◆ **How to complete this task**: Below are entries. Give back exactly the lines from the one containing "Türkiye’de cezaevlerindeki nüfus ar" through the one containing "r votre 1re commande*", inclusive, without the pictures.

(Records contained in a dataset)
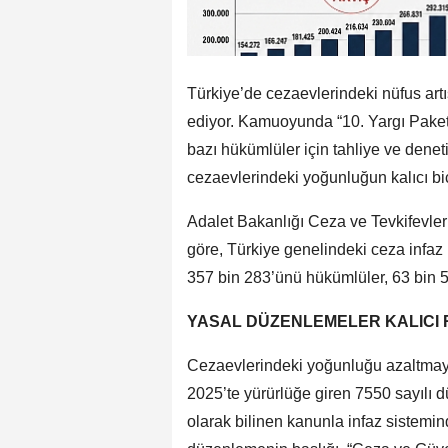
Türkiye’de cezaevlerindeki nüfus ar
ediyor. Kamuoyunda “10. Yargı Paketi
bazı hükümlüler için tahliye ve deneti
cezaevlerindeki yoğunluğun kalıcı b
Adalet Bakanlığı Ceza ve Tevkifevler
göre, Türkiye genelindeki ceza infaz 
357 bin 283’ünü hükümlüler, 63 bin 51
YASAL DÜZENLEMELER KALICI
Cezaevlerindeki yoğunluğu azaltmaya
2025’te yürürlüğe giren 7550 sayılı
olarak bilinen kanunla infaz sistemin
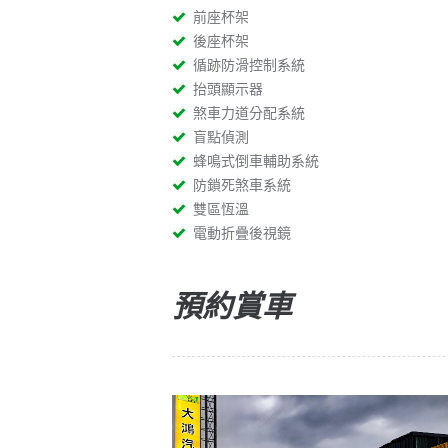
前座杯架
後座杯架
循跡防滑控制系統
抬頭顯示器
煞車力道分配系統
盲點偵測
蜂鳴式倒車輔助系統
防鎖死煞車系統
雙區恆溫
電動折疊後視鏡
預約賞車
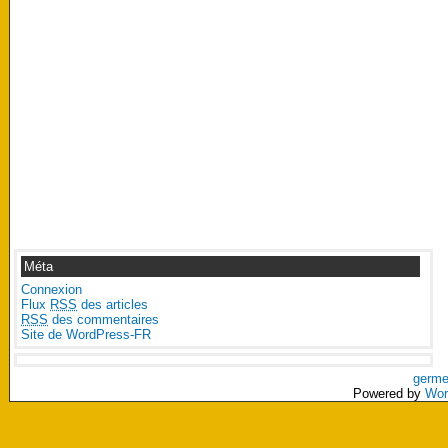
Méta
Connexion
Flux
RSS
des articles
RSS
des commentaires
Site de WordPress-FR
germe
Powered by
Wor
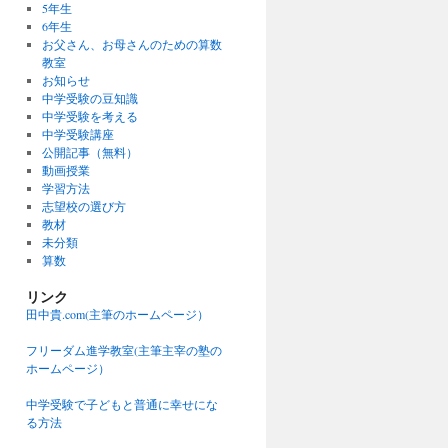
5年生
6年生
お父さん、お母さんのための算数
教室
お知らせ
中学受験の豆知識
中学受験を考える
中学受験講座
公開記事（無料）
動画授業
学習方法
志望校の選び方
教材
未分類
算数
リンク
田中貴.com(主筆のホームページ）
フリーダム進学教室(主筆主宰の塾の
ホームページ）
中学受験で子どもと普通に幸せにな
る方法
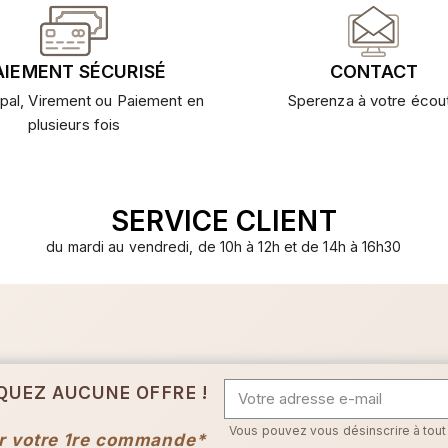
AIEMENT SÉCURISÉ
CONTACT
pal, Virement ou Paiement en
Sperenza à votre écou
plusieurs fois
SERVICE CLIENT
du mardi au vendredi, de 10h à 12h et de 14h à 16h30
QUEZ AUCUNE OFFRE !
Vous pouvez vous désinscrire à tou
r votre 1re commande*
--
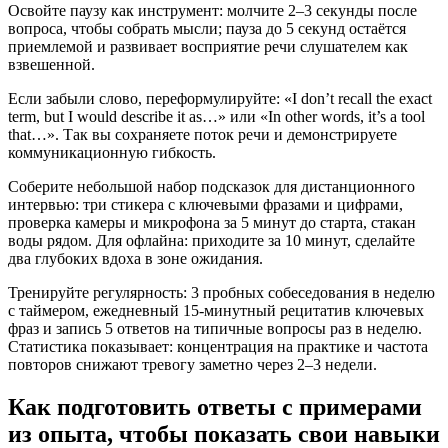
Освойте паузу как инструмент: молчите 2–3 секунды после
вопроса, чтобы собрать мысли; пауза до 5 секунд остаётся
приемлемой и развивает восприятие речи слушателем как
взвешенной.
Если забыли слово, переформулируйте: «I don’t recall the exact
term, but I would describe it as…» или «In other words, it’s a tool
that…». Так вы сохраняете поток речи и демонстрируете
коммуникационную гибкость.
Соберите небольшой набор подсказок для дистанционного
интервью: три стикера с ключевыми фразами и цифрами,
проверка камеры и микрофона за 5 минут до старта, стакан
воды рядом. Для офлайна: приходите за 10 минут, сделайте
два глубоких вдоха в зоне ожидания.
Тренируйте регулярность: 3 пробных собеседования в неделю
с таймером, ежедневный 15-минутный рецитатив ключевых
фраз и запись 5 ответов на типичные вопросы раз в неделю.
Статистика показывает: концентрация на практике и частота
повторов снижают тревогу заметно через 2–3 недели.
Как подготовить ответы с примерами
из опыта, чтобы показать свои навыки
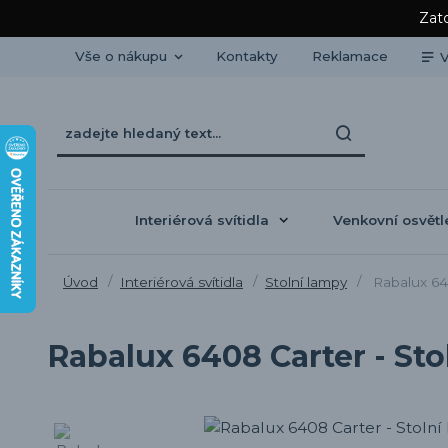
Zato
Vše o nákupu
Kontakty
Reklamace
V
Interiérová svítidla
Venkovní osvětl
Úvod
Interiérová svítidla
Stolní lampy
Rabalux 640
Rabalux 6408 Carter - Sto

◆ **Answer box**:
Türkiye’de cezaevlerindeki nüfus ar
ediyor. Kamuoyunda “10. Yargı Paketi
bazı hükümlüler için tahliye ve deneti
cezaevlerindeki yoğunluğun kalıcı b
Adalet Bakanlığı Ceza ve Tevkifevler
göre, Türkiye genelindeki ceza infaz 
357 bin 283’ünü hükümlüler, 63 bin 51
YASAL DÜZENLEMELER KALICI
Cezaevlerindeki yoğunluğu azaltmaya
2025’te yürürlüğe giren 7550 sayılı
olarak bilinen kanunla infaz sistemin
前座杯架
後座杯架
循跡防滑控制系統
抬頭顯示器
煞車力道分配系統
盲點偵測
蜂鳴式倒車輔助系統
防鎖死煞車系統
雙區恆溫
電動折疊後視鏡
預約賞車
Méta
Connexion
Flux
RSS
des articles
RSS
des commentaires
Site de WordPress-FR
germe
Powered by
Wor
5年生
6年生
お父さん、お母さんのための算数
教室
お知らせ
中学受験の豆知識
中学受験を考える
中学受験講座
公開記事（無料）
動画授業
学習方法
志望校の選び方
教材
未分類
算数
リンク
田中貴.com(主筆のホームページ）
フリーダム進学教室(主筆主宰の塾の
ホームページ）
中学受験で子どもと普通に幸せにな
る方法
AIEMENT SÉCURISÉ
CONTACT
pal, Virement ou Paiement en
Sperenza à votre écou
plusieurs fois
SERVICE CLIENT
du mardi au vendredi, de 10h à 12h et de 14h à 16h30
QUEZ AUCUNE OFFRE !
Vous pouvez vous désinscrire à tou
r votre 1re commande*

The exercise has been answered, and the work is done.